As the California case referenced has abundantly shown, long-term litigation is not necessarily the answer, even if one’s case is strong. The U.S. legal system has been rendered to the status of an expensive prostitution ring (very expensive).
As this Troll personally testified to, before the Federal Reserve Board of Governors in 2004, “Anyone who can afford to litigate with Bank of America does not need to borrow their money.”
(This was the only time in four days of continuous testimony when the Fed Governors actually laughed.) They nonetheless voted 6-0 against what I had recommended.
Here is the best solution I know:
1. Move your account(s) to either a state chartered local bank or credit union.
2. Each of us reading should become a miniature activist network and compose and circulate a group email urging friend, family and associates to do the same—and also to forward the e-mail around.

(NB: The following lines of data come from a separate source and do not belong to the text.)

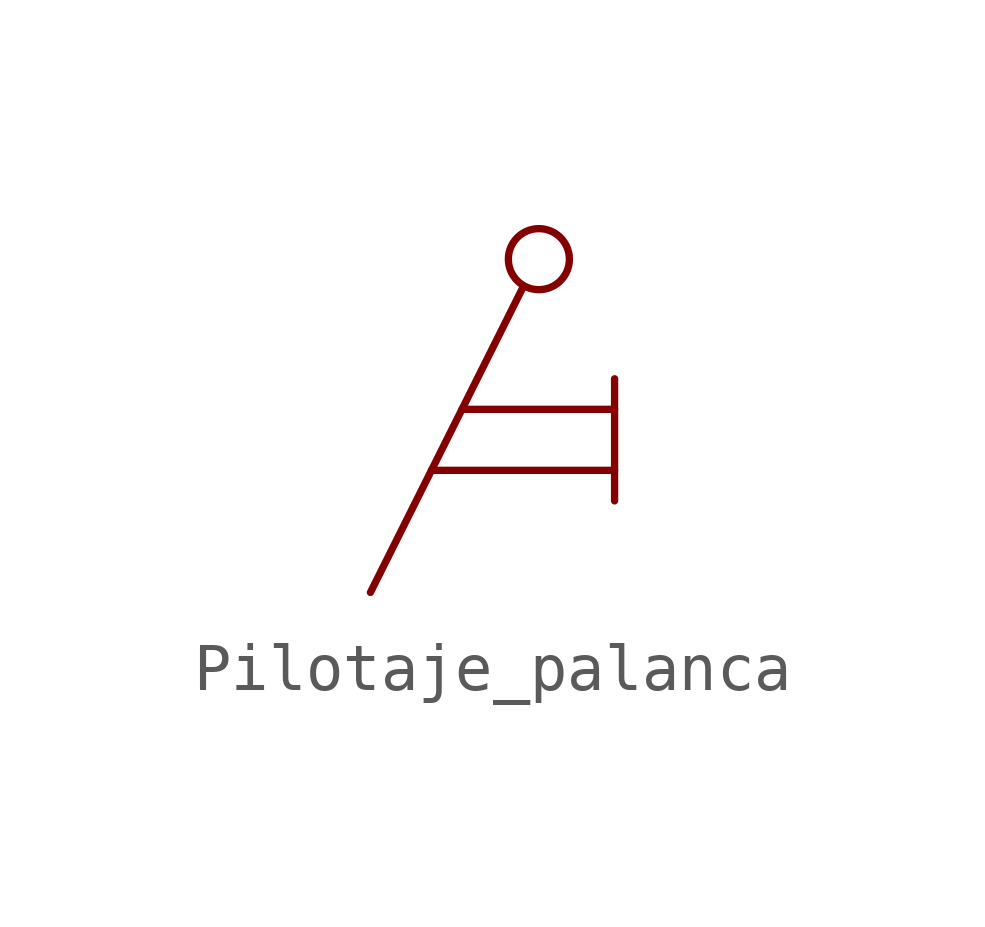
<source format=kicad_sym>
(kicad_symbol_lib
  (version 20211014)
  (generator kicad_symbol_editor)
  (symbol "Pilotaje_palanca"
    (pin_names
      (offset 1.016))
    (property "Reference" "U"
      (at 0 0 0)
      (effects (font (size 1.27 1.27)) hide))
    (symbol "Pilotaje_palanca_0_1"
      (polyline (pts (xy -1.27 -0.635) (xy -2.54 -3.175)) (stroke (width 0) (type default) (color 0 0 0 0)) (fill (type none)))
      (polyline (pts (xy -1.27 -0.635) (xy 0.635 3.175)) (stroke (width 0) (type default) (color 0 0 0 0)) (fill (type none)))
      (polyline (pts (xy -1.27 -0.635) (xy 2.54 -0.635)) (stroke (width 0) (type default) (color 0 0 0 0)) (fill (type none)))
      (polyline (pts (xy 2.54 0.635) (xy -0.635 0.635)) (stroke (width 0) (type default) (color 0 0 0 0)) (fill (type none)))
      (polyline (pts (xy 2.54 1.27) (xy 2.54 -1.27)) (stroke (width 0) (type default) (color 0 0 0 0)) (fill (type none)))
      (circle (center 0.965 3.759) (radius 0.635) (stroke (width 0) (type default) (color 0 0 0 0)) (fill (type none))))))
</source>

In Nov. 2008, we all voted at the ballot-boxes and this appears not to have achieved the desired results. Why? Because the giant commercial enterprises vote with their checkbooks. We can collectively trump them with our checkbooks. This can be done. The money you save will certainly be your own. Please explain to your friends that this is not merely an attempt to punish the giant financial institutions. It is a measure designed to protect their money as well. These games and gimmicks being played on us are already beyond sleazy. But they get worse and worse each and every day. Tomorrow the overdraft penalty will become $50.00. Then, each time you call to complain will be a $25.00 fee. End it. End it now. Move your money somewhere sane. Thank you.